Headline News at the World Conservationists’ Meeting – concern over the spread of invasive alien species
Lithuanian representatives August 28 – September 2. participated in the 10th plenary session of the Intergovernmental Platform on Biodiversity and Ecosystem Services held in Bonn (Germany). Guinea, Namibia, Palau and Oman joined the platform this year, bringing the total number of member countries to 143.
The session endorsed the Invasive Alien Species Thematic Assessment Report and its executive summary for policy makers. The report states that as many as 60 percent of the world’s population has disappeared due to invasive alien species. global species, and on the islands this indicator reaches as much as 90 percent. Also, due to invasive species, the economic costs increase four times every decade, and those species even 85 percent. cases have a negative impact on a good quality of life.

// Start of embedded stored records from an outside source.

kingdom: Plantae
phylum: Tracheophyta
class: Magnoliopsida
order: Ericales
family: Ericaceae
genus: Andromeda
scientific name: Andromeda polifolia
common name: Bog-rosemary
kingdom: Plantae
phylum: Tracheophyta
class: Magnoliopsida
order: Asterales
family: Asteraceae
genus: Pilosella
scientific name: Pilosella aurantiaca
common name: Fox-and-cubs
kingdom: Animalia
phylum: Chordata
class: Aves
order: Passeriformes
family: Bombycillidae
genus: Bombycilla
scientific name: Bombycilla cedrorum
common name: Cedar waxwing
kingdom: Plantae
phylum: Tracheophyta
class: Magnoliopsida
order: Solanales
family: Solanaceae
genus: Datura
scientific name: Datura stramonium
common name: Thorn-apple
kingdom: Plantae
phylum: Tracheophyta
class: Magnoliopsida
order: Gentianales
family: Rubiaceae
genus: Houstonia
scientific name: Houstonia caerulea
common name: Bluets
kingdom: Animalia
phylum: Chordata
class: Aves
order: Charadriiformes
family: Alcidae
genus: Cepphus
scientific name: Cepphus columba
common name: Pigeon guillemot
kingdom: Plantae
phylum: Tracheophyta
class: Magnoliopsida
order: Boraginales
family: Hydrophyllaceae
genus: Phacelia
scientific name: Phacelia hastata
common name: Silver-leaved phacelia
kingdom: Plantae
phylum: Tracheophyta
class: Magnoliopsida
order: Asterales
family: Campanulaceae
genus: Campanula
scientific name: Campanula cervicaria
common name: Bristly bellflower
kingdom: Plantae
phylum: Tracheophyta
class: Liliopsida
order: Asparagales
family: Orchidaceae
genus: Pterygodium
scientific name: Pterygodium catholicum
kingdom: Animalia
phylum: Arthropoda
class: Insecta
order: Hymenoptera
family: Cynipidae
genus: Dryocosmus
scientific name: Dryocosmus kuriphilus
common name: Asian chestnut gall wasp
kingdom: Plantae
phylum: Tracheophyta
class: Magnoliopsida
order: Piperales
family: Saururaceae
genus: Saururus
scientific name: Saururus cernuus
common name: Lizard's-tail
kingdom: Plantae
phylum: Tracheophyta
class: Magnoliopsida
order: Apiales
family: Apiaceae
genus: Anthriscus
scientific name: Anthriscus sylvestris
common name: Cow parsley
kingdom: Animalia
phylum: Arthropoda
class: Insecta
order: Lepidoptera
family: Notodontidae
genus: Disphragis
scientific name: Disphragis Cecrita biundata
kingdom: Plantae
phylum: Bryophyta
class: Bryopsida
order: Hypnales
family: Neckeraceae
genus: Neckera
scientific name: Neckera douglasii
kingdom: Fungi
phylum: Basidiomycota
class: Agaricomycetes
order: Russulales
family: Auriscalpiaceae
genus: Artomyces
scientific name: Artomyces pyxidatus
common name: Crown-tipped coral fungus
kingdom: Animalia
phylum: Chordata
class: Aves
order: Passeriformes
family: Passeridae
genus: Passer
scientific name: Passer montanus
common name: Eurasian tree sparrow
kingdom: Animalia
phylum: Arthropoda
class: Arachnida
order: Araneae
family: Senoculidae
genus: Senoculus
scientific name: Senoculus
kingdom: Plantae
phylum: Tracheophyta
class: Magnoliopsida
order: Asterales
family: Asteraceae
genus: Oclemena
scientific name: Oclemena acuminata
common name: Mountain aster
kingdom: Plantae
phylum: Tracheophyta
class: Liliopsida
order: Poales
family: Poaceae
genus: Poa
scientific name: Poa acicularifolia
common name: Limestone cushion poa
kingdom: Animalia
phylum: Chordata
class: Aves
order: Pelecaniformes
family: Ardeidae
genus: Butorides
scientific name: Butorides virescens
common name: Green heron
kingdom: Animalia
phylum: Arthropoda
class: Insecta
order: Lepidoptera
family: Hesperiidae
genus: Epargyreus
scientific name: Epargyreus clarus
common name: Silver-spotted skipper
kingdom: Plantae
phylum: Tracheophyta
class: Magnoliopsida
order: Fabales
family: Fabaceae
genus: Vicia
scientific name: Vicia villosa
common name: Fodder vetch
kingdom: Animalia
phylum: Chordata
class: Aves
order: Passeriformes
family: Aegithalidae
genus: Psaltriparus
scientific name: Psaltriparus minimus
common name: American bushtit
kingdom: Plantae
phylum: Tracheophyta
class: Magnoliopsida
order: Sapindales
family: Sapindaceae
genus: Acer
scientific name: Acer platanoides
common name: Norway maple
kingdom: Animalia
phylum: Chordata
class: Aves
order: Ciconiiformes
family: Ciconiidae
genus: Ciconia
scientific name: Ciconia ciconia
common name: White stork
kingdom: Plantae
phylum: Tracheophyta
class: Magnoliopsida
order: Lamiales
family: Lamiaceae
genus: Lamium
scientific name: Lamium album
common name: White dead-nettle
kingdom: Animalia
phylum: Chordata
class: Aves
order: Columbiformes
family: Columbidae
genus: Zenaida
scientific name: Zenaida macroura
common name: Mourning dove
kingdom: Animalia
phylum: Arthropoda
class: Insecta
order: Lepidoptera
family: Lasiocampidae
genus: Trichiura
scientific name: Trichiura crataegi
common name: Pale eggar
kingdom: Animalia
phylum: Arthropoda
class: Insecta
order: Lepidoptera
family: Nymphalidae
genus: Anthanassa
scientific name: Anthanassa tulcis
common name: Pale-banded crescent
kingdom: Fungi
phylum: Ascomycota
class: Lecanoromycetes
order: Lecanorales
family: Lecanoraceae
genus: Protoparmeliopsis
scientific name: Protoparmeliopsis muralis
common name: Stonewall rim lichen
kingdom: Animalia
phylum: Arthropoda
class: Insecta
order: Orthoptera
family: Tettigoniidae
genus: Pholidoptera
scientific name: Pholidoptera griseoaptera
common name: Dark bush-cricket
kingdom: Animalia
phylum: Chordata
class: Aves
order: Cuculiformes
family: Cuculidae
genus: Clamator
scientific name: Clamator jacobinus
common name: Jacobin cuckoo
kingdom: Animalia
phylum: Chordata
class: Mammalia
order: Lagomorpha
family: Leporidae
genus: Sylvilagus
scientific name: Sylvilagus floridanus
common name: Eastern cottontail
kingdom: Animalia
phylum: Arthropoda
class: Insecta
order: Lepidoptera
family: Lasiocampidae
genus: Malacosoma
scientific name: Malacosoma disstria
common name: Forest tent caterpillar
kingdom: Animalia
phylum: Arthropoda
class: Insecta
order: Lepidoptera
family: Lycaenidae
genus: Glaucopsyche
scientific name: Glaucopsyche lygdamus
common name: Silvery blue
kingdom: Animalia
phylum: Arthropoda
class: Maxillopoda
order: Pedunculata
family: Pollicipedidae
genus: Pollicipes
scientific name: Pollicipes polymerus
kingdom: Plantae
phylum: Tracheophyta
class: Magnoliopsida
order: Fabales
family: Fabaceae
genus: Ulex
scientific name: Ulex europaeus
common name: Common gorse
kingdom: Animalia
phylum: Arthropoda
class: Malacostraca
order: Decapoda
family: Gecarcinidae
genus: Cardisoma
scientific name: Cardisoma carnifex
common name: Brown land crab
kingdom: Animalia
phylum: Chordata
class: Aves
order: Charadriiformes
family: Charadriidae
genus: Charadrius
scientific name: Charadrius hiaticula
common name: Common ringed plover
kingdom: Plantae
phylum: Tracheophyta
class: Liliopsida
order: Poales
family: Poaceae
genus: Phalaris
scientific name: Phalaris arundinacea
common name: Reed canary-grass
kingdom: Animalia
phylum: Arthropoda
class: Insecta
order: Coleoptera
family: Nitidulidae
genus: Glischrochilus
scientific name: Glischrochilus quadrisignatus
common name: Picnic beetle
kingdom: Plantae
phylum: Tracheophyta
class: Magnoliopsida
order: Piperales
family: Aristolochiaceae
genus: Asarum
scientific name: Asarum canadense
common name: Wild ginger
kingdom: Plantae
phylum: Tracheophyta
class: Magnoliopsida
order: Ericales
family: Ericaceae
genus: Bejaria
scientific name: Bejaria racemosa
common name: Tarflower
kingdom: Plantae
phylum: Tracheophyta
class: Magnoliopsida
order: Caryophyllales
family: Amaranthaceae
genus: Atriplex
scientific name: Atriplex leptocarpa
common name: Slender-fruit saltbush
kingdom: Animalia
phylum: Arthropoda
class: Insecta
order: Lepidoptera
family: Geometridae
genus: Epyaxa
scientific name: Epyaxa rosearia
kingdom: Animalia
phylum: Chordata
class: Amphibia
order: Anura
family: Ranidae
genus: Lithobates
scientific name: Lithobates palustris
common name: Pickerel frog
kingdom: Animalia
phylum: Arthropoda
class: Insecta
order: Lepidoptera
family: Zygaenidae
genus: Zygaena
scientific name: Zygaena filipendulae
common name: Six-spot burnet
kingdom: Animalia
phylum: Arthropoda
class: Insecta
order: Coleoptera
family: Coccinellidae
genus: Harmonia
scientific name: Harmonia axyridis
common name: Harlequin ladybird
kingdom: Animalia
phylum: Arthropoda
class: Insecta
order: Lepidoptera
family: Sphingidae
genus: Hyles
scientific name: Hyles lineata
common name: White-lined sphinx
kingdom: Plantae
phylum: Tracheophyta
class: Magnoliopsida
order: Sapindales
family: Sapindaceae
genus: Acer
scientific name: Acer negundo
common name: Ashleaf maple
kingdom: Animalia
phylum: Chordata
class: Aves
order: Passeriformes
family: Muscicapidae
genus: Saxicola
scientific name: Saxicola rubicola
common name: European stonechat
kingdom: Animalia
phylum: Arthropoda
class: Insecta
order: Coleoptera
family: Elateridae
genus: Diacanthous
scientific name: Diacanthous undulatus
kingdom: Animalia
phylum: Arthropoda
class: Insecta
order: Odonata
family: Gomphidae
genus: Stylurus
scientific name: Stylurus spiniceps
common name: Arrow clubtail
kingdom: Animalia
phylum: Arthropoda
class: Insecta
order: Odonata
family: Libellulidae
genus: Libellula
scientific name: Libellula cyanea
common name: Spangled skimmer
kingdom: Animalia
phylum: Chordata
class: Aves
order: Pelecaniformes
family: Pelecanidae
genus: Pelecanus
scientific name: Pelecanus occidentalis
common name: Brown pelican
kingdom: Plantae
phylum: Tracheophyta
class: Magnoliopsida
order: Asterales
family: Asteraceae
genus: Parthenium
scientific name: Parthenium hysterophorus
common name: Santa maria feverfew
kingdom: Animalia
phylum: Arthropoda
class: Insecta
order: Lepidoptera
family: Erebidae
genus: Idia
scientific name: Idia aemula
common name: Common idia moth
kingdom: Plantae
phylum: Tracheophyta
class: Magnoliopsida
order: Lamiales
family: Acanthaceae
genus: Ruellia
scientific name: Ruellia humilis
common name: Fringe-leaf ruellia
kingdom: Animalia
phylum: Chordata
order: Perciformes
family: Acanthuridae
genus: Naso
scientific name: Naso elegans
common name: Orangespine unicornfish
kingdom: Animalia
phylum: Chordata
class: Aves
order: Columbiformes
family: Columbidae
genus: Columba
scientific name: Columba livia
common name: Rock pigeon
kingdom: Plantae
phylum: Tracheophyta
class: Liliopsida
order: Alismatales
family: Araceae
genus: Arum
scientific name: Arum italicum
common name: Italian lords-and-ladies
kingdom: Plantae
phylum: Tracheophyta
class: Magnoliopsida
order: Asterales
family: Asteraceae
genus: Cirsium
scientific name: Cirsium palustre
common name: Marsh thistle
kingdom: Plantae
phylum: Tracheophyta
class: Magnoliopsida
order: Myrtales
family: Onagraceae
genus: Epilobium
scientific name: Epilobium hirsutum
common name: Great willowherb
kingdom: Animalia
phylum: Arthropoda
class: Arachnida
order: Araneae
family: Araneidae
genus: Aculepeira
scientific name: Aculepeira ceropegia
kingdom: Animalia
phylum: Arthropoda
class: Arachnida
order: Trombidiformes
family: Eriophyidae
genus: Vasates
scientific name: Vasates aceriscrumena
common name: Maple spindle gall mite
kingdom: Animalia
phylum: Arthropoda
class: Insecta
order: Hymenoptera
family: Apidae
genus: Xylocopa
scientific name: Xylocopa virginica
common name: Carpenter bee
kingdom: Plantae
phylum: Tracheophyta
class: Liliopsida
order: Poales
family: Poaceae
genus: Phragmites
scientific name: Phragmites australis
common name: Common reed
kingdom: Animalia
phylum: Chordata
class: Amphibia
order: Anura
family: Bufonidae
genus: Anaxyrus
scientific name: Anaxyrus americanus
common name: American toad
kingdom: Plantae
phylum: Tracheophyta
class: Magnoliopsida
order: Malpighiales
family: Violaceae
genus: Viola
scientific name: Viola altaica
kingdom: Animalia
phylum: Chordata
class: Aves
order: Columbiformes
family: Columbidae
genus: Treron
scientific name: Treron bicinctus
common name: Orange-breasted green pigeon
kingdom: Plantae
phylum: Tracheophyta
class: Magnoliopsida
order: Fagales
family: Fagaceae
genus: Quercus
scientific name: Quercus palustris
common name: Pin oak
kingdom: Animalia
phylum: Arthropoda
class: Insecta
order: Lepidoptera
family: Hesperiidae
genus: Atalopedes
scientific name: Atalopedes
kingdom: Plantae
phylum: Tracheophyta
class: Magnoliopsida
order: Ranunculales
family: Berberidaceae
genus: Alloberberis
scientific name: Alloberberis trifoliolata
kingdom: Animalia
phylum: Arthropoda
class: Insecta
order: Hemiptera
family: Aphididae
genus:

The report shows that the Americas (34 percent), Europe and Central Asia (31 percent) are the most affected by invasive species.
The threat posed by invasive alien species is increasing in all regions and is predicted to continue to do so in the future. Even without humans moving new plant species into places where they did not grow, existing populations of invasive alien species will continue to expand. And this will only increase the threats posed by invasive alien species in the future.
At this meeting, representatives of the countries of the world made important decisions, which, according to scientists, are necessary to prevent further acceleration of the loss of biological diversity. Some alien species become invasive, causing negative and sometimes irreversible effects on nature: the uniqueness of biological communities is lost, contributing to the deterioration of the biosphere, which is particularly important for humanity. Invasive and alien species are also spreading faster due to climate change, but these species are driving climate change by altering ecosystems and processes within them.
Curbing the increasing number of invasive alien species and reducing their spread and impact can be achieved through short-term and long-term management actions, through closer cooperation between individual public administration and economic sectors and countries. Prevention is the best option, but early detection, eradication, containment and control of these species are also effective.
Also, the 10th plenary session discussed other important issues, such as ongoing and future work of the program, cooperation with the Intergovernmental Panel on Climate Change.
The report for this session on invasive alien species can be viewed here.